L’Istat ha reso noti i dati del primo quarto dell’anno corrente riguardo l’occupazione e, come era ampiamente nelle previsioni, la disoccupazione registra dati preoccupanti legati alla crisi sanitaria: 100000 disoccupati in più.


Le ore lavorate in Italia rispetto all’anno scorso sono diminuite di quasi l’8%, diminuzione dovuta all’impatto del coronavirus sulla produzione. Ovviamente fra tutti i dati quello degli occupati precari (a tempo determinato) ha subito il crollo più consistente, come prevedibile dato la politica di tagli che tutte le aziende grandi e piccole hanno effettuato appena hanno intravisto il calo dei profitti quindi già dall’ultima settimana di febbraio.
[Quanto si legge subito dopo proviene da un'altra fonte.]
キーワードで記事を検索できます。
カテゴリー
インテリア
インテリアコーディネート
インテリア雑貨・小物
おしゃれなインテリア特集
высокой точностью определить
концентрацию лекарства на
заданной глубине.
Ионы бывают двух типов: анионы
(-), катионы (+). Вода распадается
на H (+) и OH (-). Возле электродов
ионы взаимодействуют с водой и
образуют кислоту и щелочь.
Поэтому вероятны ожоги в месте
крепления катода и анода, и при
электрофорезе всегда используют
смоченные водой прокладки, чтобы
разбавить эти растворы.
A tutto ciò, in controtendenza rispetto allo scorso anno, tornano a salire i numeri di chi non studia e non cerca lavoro, giustificato per via del lockdown.

Nonostante i miliardi di euro versati nelle casse dei padroni, il taglio dell’IRAP, le casse integrazioni per le ore di lavoro non effettuate da centinaia di migliaia di lavoratori, le grandi aziende soprattutto hanno iniziato a tagliare massicciamente proprio da quei contratti interinali, a progetto, determinati, precari che nel corso degli ultimi anni hanno preso il sopravvento, spesso ignorando o aggirando le regolamentazioni governative che, sulla carta, avrebbero dovuto difendere l’occupazione.
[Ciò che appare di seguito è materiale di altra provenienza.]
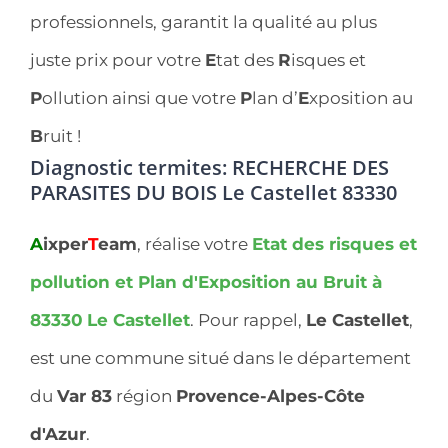
professionnels, garantit la qualité au plus
juste prix pour votre
E
tat des
R
isques et
P
ollution ainsi que votre
P
lan d’
E
xposition au
B
ruit !
Diagnostic termites: RECHERCHE DES
PARASITES DU BOIS Le Castellet 83330
A
ixper
T
eam
, réalise votre
Etat des risques et
pollution et Plan d'Exposition au Bruit à
83330
Le Castellet
. Pour rappel,
Le Castellet
,
est une commune situé dans le département
du
Var 83
région
Provence-Alpes-Côte
d'Azur
.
Nelle ultime settimane si è andata intensificando una china che diventerà sempre più opprimente per tutti i lavoratori e le lavoratrici, da che parte sia lo Stato in questa guerra sporca che vede contrapposti i profitti di pochi ai salari e quindi alle vite di moltissimi, è plasticamente rappresentato dalle manganellate e alle intimidazioni poliziesche ai lavoratori in sciopero per difendere il proprio posto in aziende come Zara e FedEx.

È ai cancelli delle fabbriche, davanti ai negozi del lusso, nei centri di produzione e smistamento delle merci che si svilupperà nel corso dei prossimi mesi un vero e proprio scontro all’arma bianca. La necessità di costruire un vero fronte di lotta dei lavoratori e le lavoratrici è divenuta ineludibile, anche al di fuori dei confini nazionali, spinta da condizioni oggettive eccezionali.

La borghesia internazionale (i dati in Francia, USA e nel resto del mondo non sono meno preoccupanti di quelli italiani) ha imboccato il sentiero di guerra, sta ai lavoratori, alla gioventù, alla classe operaia sbarrare loro la strada, organizzarsi, spingere le proprie organizzazioni sindacali e politiche su un piano di scontro a cui non siamo più abituati ma che torna ad essere necessario, non solo per difendere la miseria di oggi, ma per conquistare un mondo migliore domani.